● **JOB ITEM**
Output only the lines below from the one containing "Foro genérico para" to the one containing "Micromecenazgo.", exactly as written, both ends kept.
━━ RECORDS SUPPLIED
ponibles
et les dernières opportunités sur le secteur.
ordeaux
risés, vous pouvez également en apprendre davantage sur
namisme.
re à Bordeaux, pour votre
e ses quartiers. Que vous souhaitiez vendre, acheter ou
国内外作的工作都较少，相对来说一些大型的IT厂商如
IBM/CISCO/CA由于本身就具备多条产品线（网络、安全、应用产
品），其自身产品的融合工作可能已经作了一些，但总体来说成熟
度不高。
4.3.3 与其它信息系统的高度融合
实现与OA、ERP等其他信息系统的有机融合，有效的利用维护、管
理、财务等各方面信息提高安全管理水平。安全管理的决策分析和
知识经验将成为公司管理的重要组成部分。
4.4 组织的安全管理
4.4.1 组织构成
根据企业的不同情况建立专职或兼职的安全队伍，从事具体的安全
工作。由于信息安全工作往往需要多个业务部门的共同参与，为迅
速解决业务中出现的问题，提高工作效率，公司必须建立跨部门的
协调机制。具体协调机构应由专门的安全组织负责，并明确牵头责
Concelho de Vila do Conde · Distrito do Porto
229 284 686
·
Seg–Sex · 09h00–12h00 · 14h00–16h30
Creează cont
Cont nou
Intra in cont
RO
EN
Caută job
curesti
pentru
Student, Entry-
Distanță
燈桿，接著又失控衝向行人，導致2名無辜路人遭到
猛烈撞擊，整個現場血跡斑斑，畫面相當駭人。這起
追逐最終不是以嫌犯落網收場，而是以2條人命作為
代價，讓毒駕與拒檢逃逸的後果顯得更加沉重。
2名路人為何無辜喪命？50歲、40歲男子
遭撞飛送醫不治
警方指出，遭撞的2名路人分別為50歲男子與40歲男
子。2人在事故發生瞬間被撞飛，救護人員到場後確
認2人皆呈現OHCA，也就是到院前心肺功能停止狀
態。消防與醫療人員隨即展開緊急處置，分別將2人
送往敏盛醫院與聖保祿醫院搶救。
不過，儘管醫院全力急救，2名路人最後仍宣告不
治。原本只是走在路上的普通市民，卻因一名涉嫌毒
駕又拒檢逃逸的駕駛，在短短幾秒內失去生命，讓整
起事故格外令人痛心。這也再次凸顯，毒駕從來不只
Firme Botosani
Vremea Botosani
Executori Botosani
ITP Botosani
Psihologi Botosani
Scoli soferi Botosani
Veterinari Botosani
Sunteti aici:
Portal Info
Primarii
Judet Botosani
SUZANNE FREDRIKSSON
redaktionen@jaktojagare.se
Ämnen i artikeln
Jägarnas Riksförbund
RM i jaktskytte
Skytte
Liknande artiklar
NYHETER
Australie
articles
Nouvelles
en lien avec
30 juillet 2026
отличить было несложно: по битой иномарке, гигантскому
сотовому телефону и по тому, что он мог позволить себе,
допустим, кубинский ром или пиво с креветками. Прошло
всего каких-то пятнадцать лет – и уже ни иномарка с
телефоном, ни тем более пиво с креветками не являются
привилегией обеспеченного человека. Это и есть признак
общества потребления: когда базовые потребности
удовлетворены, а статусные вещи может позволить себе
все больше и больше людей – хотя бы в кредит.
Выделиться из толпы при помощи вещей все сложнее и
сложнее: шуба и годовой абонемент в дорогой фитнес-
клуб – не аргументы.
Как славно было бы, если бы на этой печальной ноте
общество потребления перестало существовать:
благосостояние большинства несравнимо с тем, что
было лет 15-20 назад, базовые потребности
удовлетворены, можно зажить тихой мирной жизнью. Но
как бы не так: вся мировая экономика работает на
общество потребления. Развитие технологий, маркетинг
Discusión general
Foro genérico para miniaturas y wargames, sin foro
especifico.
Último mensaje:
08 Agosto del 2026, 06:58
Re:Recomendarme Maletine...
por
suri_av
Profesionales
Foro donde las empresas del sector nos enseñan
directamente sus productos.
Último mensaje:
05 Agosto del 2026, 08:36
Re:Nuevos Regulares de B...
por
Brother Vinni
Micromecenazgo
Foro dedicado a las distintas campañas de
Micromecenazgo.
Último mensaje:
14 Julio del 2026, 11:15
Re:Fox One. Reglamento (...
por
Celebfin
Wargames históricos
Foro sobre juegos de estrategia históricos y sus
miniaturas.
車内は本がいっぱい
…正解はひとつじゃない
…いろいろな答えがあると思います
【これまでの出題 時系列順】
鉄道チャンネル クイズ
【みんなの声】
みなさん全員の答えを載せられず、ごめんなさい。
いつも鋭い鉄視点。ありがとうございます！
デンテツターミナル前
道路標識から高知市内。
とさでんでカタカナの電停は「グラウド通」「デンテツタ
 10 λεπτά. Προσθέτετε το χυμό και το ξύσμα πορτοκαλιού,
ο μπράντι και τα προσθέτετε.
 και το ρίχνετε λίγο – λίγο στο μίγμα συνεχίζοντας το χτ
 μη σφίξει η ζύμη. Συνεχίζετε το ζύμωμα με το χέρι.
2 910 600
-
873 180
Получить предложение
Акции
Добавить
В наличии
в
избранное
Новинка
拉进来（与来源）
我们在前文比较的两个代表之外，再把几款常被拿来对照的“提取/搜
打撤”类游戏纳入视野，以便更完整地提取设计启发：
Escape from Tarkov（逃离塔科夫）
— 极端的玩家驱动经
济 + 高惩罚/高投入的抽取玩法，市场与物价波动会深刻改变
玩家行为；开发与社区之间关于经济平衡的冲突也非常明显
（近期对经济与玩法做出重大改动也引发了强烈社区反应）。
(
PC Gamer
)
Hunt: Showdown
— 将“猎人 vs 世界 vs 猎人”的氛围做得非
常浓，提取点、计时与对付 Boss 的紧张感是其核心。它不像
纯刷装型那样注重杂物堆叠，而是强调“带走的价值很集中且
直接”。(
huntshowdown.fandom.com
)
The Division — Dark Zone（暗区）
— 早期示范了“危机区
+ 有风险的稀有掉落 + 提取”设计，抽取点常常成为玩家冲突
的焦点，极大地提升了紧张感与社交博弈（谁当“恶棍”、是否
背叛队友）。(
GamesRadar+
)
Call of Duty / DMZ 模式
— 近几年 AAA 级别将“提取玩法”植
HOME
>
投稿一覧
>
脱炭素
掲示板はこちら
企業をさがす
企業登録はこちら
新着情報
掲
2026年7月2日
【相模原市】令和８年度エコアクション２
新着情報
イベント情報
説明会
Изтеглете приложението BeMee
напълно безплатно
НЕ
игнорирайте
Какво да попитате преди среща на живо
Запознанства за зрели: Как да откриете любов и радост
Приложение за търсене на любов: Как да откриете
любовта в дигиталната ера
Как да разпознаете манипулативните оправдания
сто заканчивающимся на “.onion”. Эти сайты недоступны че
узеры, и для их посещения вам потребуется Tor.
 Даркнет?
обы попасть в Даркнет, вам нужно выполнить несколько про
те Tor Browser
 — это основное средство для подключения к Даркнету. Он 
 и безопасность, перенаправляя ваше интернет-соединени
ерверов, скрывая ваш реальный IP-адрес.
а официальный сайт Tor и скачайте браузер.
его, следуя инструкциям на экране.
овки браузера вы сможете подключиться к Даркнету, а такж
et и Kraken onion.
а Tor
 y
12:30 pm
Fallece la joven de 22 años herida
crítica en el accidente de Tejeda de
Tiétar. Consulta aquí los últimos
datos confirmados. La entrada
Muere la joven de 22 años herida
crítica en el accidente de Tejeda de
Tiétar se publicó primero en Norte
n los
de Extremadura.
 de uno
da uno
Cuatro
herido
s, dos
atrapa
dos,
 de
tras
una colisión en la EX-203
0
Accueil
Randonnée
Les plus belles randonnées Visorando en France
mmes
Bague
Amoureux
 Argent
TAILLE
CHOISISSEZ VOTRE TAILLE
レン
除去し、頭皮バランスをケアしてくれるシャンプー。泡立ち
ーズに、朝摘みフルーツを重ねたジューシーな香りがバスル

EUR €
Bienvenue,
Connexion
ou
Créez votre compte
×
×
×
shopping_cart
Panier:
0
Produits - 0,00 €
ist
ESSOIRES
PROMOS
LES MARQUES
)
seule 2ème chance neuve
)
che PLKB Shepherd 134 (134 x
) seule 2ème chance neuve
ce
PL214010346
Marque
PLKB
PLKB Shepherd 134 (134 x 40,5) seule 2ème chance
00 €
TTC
━━━━
● **RESPONSE BOX**
Foro genérico para miniaturas y wargames, sin foro
especifico.
Último mensaje:
08 Agosto del 2026, 06:58
Re:Recomendarme Maletine...
por
suri_av
Profesionales
Foro donde las empresas del sector nos enseñan
directamente sus productos.
Último mensaje:
05 Agosto del 2026, 08:36
Re:Nuevos Regulares de B...
por
Brother Vinni
Micromecenazgo
Foro dedicado a las distintas campañas de
Micromecenazgo.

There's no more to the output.